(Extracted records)
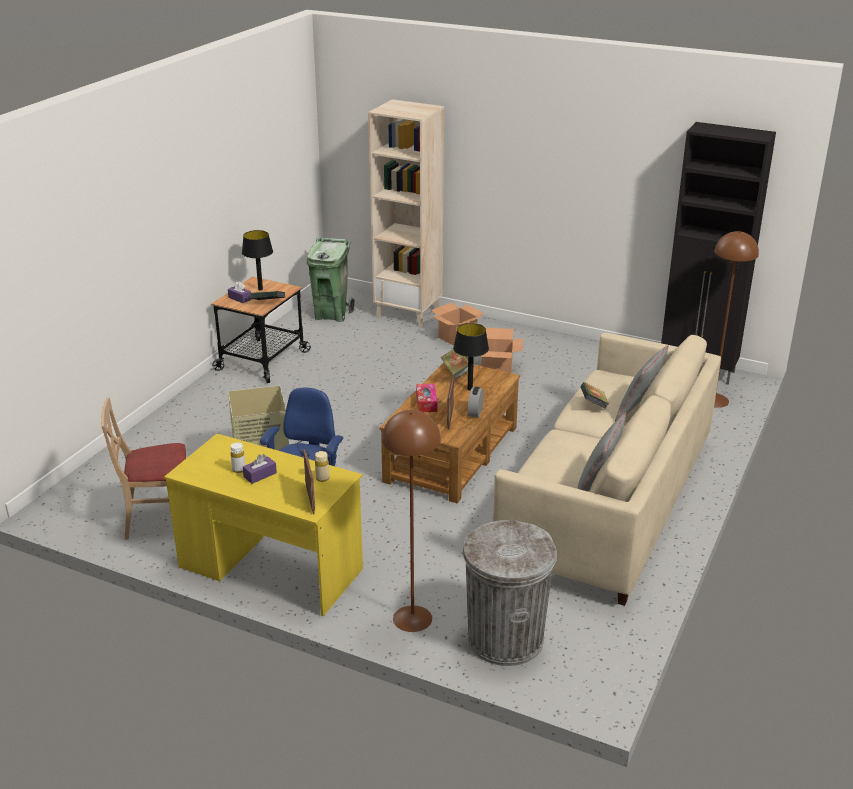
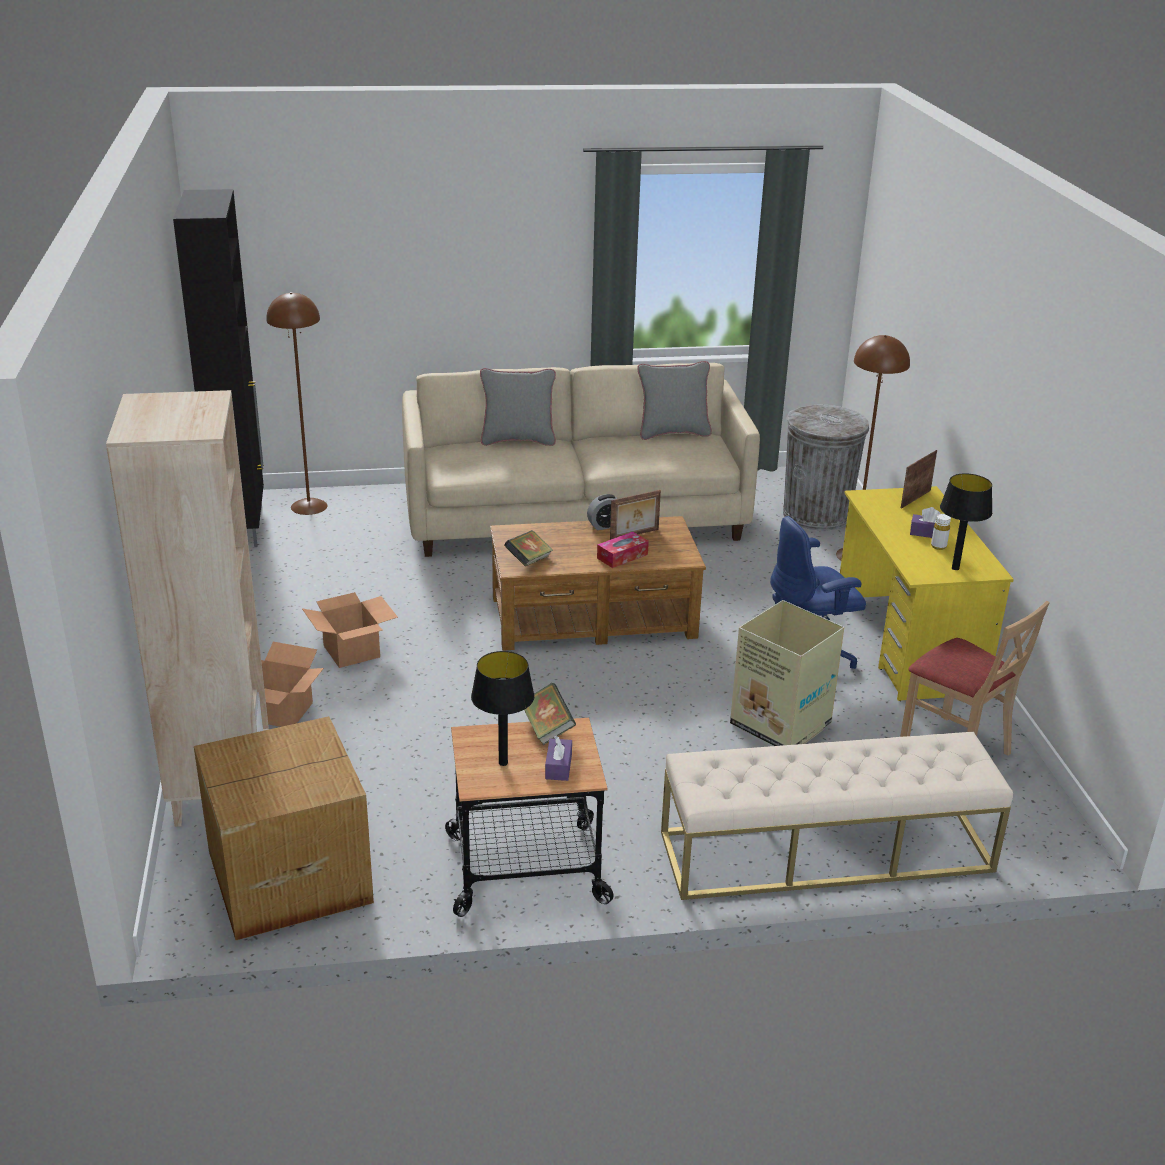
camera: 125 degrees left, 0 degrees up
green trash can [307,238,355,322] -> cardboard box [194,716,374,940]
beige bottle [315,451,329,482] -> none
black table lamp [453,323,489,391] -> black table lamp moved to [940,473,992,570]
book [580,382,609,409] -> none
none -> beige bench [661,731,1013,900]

Problem to work on: Please repeat each record exactly and keep every picture out of the copy.

Task answer:
camera: 125 degrees left, 0 degrees up
green trash can [307,238,355,322] -> cardboard box [194,716,374,940]
beige bottle [315,451,329,482] -> none
black table lamp [453,323,489,391] -> black table lamp moved to [940,473,992,570]
book [580,382,609,409] -> none
none -> beige bench [661,731,1013,900]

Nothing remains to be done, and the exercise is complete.